- **ФРАГМЕНТ ТЕКСТА**:
Названия подобных систем говорят сами за себя: ARGUS (многоглазый великан из античной мифологии) и Gorgon Stare («взгляд Горгоны»). Древние чудовища вырываются на волю и воспаряют в небеса, чтобы надзирать за каждым и уничтожать всякого.
Однако разработчики и апологеты этого инфернального оружия настаивают, что полностью автономный дрон, наоборот, будет наиболее этичным оружием из всех возможных, поскольку будет свободен от человеческих аффектов (и от человеческой души) и станет действовать только по «этичной» программе.
Народы земли уже знают, что означают «гуманитарные бомбардировки» на языке НАТО (резня) – и потому могут догадаться, что будет означать «этичный робот» made in USA (геноцид). Но, как и гоббсианский Левиафан на деле оказывается всего лишь нелегитимной политической иллюзией — из-за чего его законность постоянно оспаривается в ходе гражданской войны, – так же и дрон является не идеальным «этичным солдатом» и даже не восставшим «терминатором», а всего лишь прикрытием чьей-то тирании. Ибо в действительности программное обеспечение на полностью автономных дронах все равно будет нуждаться в спецификациях. Это значит, что недостаточно будет просто написать в строке программного кода «убивать только легитимные цели»; нужно ещё указать, кого именно дрон может и должен убить[17]. Также именно человек будет решать, каково допустимое соотношение между убитыми гражданскими и военными. Кстати, в Ираке американцев это совсем не заботило: после каждого авианалета ВВС США оставляли после себя горы трупов – и «этичная» программа оценивала такой результат как допустимый. Специалист по робототехнике и один из противников проекта полной автоматизации дронов Ноэль Шарки в связи с этим замечает, что «нет никаких известных способов объективно измерить бесцельное, чрезмерное или диспропорциональное страдание. Для этого требуется суждение, вынесенное человеком. Ни один закон войны не предлагает объективного способа расчета, что значит быть пропорциональным»[18]. Итак, похороны ускользающего субъекта власти оказались преждевременными (во всяком случае, пока) – несмотря на чудовищное размывание ответственности за военные преступления в связке акторов «дрон – оператор – генерал – государство – программист».

- **ФРАГМЕНТЫ МАТЕРИАЛА**:
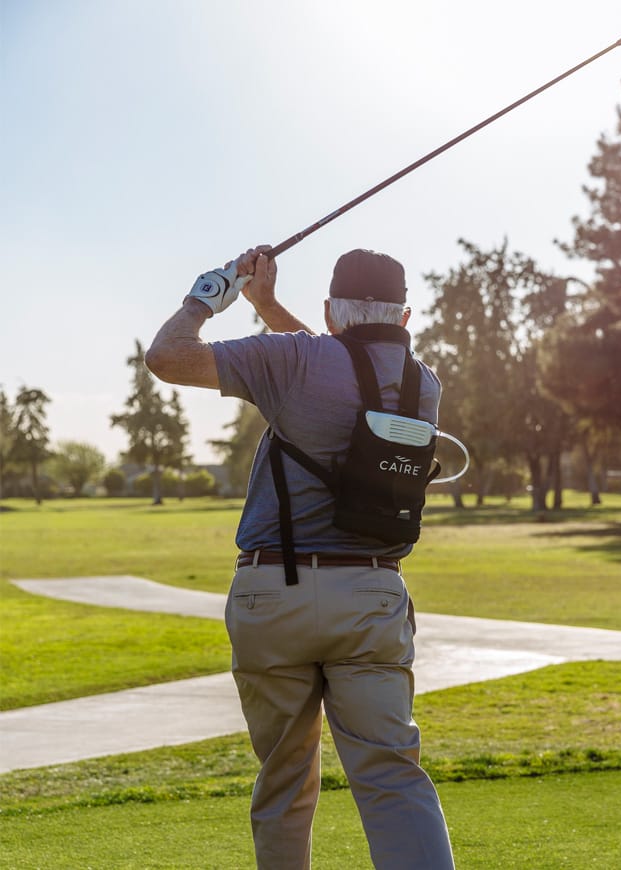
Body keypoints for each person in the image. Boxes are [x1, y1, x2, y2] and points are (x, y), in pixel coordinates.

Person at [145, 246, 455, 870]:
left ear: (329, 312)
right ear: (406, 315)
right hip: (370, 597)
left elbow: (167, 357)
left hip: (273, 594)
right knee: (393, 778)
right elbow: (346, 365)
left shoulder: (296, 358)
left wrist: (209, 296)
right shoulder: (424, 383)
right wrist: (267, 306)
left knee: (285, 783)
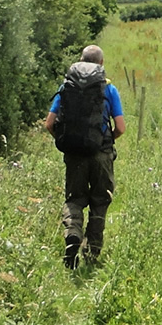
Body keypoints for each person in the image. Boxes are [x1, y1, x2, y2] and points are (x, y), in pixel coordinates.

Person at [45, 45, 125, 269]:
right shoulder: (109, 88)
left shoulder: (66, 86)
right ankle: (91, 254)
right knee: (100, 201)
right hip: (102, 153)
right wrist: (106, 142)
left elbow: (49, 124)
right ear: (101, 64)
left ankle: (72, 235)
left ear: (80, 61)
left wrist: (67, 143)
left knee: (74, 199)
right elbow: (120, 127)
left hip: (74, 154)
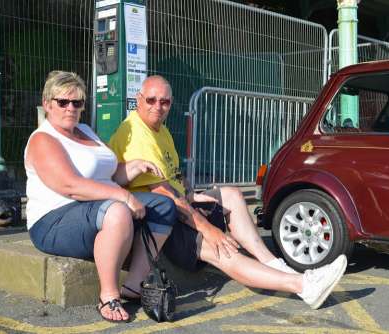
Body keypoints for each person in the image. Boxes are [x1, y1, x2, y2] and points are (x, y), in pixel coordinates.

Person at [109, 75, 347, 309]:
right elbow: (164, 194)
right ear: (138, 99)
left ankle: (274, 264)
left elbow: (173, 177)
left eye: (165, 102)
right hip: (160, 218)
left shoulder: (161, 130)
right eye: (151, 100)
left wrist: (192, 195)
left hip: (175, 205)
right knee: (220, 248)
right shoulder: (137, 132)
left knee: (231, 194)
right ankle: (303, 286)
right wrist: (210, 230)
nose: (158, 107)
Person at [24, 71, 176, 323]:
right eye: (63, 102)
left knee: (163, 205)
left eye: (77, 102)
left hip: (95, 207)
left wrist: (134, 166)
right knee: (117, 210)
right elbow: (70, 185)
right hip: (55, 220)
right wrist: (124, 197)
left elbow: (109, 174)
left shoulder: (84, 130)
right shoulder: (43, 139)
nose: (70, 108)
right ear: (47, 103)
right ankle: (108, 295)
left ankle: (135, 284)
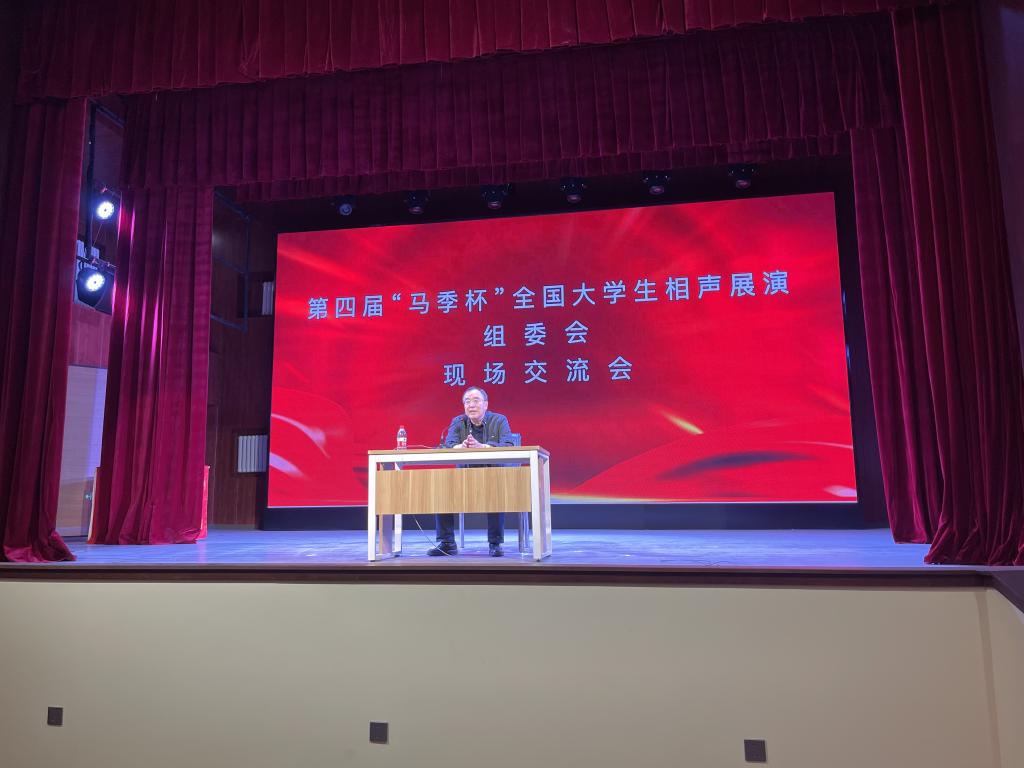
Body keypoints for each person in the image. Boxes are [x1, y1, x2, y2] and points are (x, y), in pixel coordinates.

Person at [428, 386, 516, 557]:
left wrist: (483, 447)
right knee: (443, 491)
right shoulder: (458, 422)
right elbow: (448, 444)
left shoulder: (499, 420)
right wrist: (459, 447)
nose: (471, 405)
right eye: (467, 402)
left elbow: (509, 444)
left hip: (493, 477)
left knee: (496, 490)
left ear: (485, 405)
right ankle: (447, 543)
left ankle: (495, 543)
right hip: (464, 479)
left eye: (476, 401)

- **ЗАДАНИЕ 1**:
Изложите содержание текста об автономных дронах в двух предложениях.
- **ЗАДАНИЕ 2**:
Продолжите текст об автономных дронах, начав сразу после его последнего предложения.

- **ОТВЕТ 1**:
Разработчики полностью автономных дронов утверждают, что такое оружие будет самым этичным, поскольку оно свободно от человеческих аффектов и действует только по «этичной» программе. Однако программа всё равно требует спецификаций от человека: он указывает, кого дрон должен убить, и решает, каково допустимое соотношение убитых гражданских и военных, поэтому дрон оказывается лишь прикрытием чьей-то тирании, а субъект власти не исчезает, хотя ответственность размывается между дроном, оператором, генералом, государством и программистом.

- **ОТВЕТ 2**:
В этой круговерти испуганных глаз и компьютерных мониторов легко потеряться, если не иметь четко обозначенной цели и решимости достичь ее во что бы то ни стало. И надо признать, что они – эти «неведомы зверушки» по ту сторону океана, не то люди, не то машины – они-то все очень хорошо понимают. После исторической речи Путина 30 сентября А. Г. Дугин отметил, что Запад всегда знал, от какого он духа. Дьявол не узнал ничего нового для себя, он лишь продолжает то, что ведет уже очень давно – с эпохи Реформации и Революции. И у него все идет по плану.
***
Тем не менее, как примирить тиранию военных и политиков, ответственных за убийства «автономных» дронов (т. е. максимальную субъектность) с бюрократическим характером государства, то есть с безличным характером современного господства? Вероятно, разгадка коренится в том, что этот будто бы всесильный суверен на самом деле является куклой в руках сил несравненно более могущественных – инфернальных сил, которые и привели эту марионетку (не важно, кого именно: престарелого безумца из овального кабинета или арлекина из Киева) к власти. Нимало не претендуя на стратегическое видение ситуации текущей войны против Запада, считаем важным сделать несколько замечаний относительно центра принятия решений. Как их, так и нашего.
Говоря в общем и целом, нужно отметить, что сами понятия центра и периферии (в том случае, когда они являются политическими) обладают чудесным свойством придавать явную глубину и не всегда заметный блеск каждому взгляду, который обращается к ним. Ибо, когда Фуко обращается к тревожащей его проблеме центральной башни Паноптикума, в которой локализуется наблюдающий взгляд безличной власти, он неизбежно срывается на метафоры «очага» и «лучей», чтобы описать, как, по его мнению, власть точно не распространяется[19]. Тем не менее, как мы помним, проблема Термидора стала камнем преткновения и для Фуко в том числе, ибо «Око Власти» гипнотизирует революционера, превращая его в нового надзирателя[20].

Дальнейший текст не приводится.